Summary: Following the FSF’s paper, criticism of Canonical and Red Hat becomes more commonplace
TECHRIGHTS spent a lot of time covering UEFI because it relates closely to technology rights, or lack thereof. Microsoft essentially gives the finger to Linux users, as one publication put it. The spin from Microsoft boosters [1, 2] sought to portray it as Linux-friendly even though it clearly is the opposite. This led to a blow against the GPLv3-licensed GRUB 2, which Canonical’s reaction in no way a solution but a compromise.
Here is a a good article about what Microsoft has done. It’s from a site about encryption:
A second Linux Distro has joined the Microsoft Secure Booth party. You see Microsoft has come up with what they are calling the UEFI Secure Boot. 61285 Secure boot is somewhat controversial in that once set up it will only allow signed versions of an OS to be installed. This means that if a computer is shipped from an OEM with Windows 8 and UEFI Secure Boot on you could not install a generic version of Linux or indeed any other OS including Windows 7 etc. This would effectively lock someone into using Windows 8 only on these devices. This block would include even downgrading your new system to Windows 7.
Now Microsoft is claiming that there might be a way to turn this off for x86 systems (ARM based systems will be locked to Windows RT), but it has prompted both Red Hat and Canonical to find a way to work within the UEFI Secure boot structure just in case. To do this they are getting a digital signature (from Verisign apparently) which will allow them to work with the UEFI Secure boot.
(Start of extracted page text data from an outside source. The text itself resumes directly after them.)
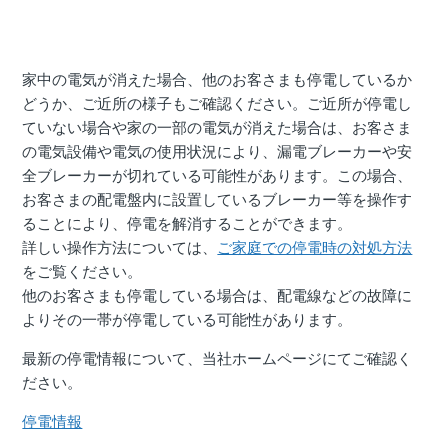
家中の電気が消えた場合、他のお客さまも停電しているか
どうか、ご近所の様子もご確認ください。ご近所が停電し
ていない場合や家の一部の電気が消えた場合は、お客さま
の電気設備や電気の使用状況により、漏電ブレーカーや安
全ブレーカーが切れている可能性があります。この場合、
お客さまの配電盤内に設置しているブレーカー等を操作す
ることにより、停電を解消することができます。
詳しい操作方法については、
ご家庭での停電時の対処方法
をご覧ください。
他のお客さまも停電している場合は、配電線などの故障に
よりその一帯が停電している可能性があります。
最新の停電情報について、当社ホームページにてご確認く
ださい。
停電情報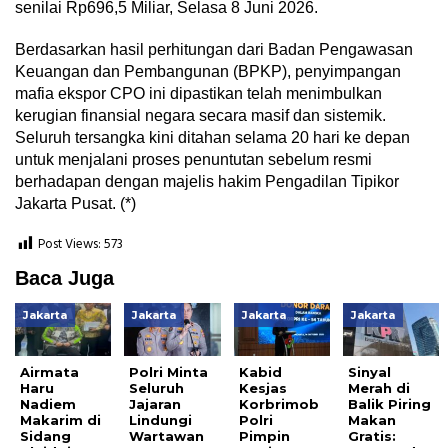
senilai Rp696,5 Miliar, Selasa 8 Juni 2026.
Berdasarkan hasil perhitungan dari Badan Pengawasan
Keuangan dan Pembangunan (BPKP), penyimpangan
mafia ekspor CPO ini dipastikan telah menimbulkan
kerugian finansial negara secara masif dan sistemik.
Seluruh tersangka kini ditahan selama 20 hari ke depan
untuk menjalani proses penuntutan sebelum resmi
berhadapan dengan majelis hakim Pengadilan Tipikor
Jakarta Pusat. (*)
Post Views:
573
Baca Juga
Jakarta
Jakarta
Jakarta
Jakarta
Airmata
Polri Minta
Kabid
Sinyal
Haru
Seluruh
Kesjas
Merah di
Nadiem
Jajaran
Korbrimob
Balik Piring
Makarim di
Lindungi
Polri
Makan
Sidang
Wartawan
Pimpin
Gratis: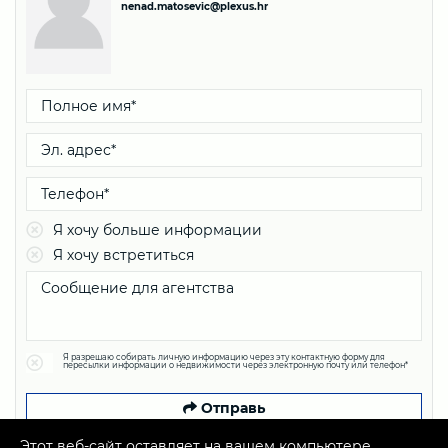
nenad.matosevic@plexus.hr
Я хочу больше информации
Я хочу встретиться
Я разрешаю собирать личную информацию через эту контактную форму для
пересылки информации о недвижимости через электронную почту или телефон*
Отправь
Этот веб-сайт оставляет на вашем компьютере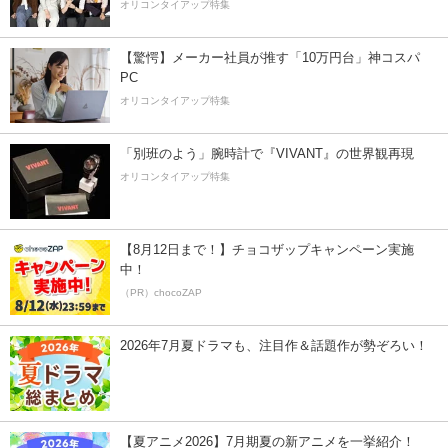
オリコンタイアップ特集
【驚愕】メーカー社員が推す「10万円台」神コスパ
PC
オリコンタイアップ特集
「別班のよう」腕時計で『VIVANT』の世界観再現
オリコンタイアップ特集
【8月12日まで！】チョコザップキャンペーン実施
中！
（PR）chocoZAP
2026年7月夏ドラマも、注目作＆話題作が勢ぞろい！
【夏アニメ2026】7月期夏の新アニメを一挙紹介！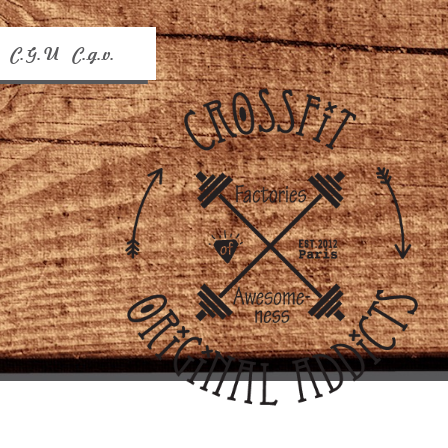
C.G.U
C.g.v.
The FSF has already criticised Canonical, as we pointed out before. “Both the Linux Foundation and the Free Software Foundation voiced their own perspectives last fall when the issue first came up, but over the weekend the Free Software Foundation felt the need to speak out again in response to the approaches being taken by these two popular distributions,” notes the article. “In a nutshell, the advocacy group isn’t thrilled with what either distro has proposed, but it prefers the Fedora approach over Canonical’s solution. It also has a number of suggestions of its own.”
With regard to Fedora’s approach, Sullivan writes that while it’s a thoughful effort that results in GPL compatibility, trusting Microsoft is not an option: “Encouraging free software distributors and users to trust Microsoft or any other proprietary software company as a precondition to exercising their freedoms is simply not an acceptable solution.”
FSF has a number of suggestions going forward, including helping users to learn how to do what they can do to protect themselves, and it is also working with companies like Lemote, Freedom Included, ZaReason, ThinkPenguin, Los Alamos Computers, Garlach44, and InaTux to make computers available that are preinstalled with fully free GNU/Linux distributions.
The bottom line is, UEFI is an attack on computing freedom and it’s therefore unsurprising that it is not compatible with GRUB’s licence. The FSF writes the GPL to help defend against the empire of proprietary software companies. Playing nice with those companies is giving up, it’s defeatism. █
“He [Bill Gates] is divisive. He is manipulative. He is a user. He has taken much from me and the industry.”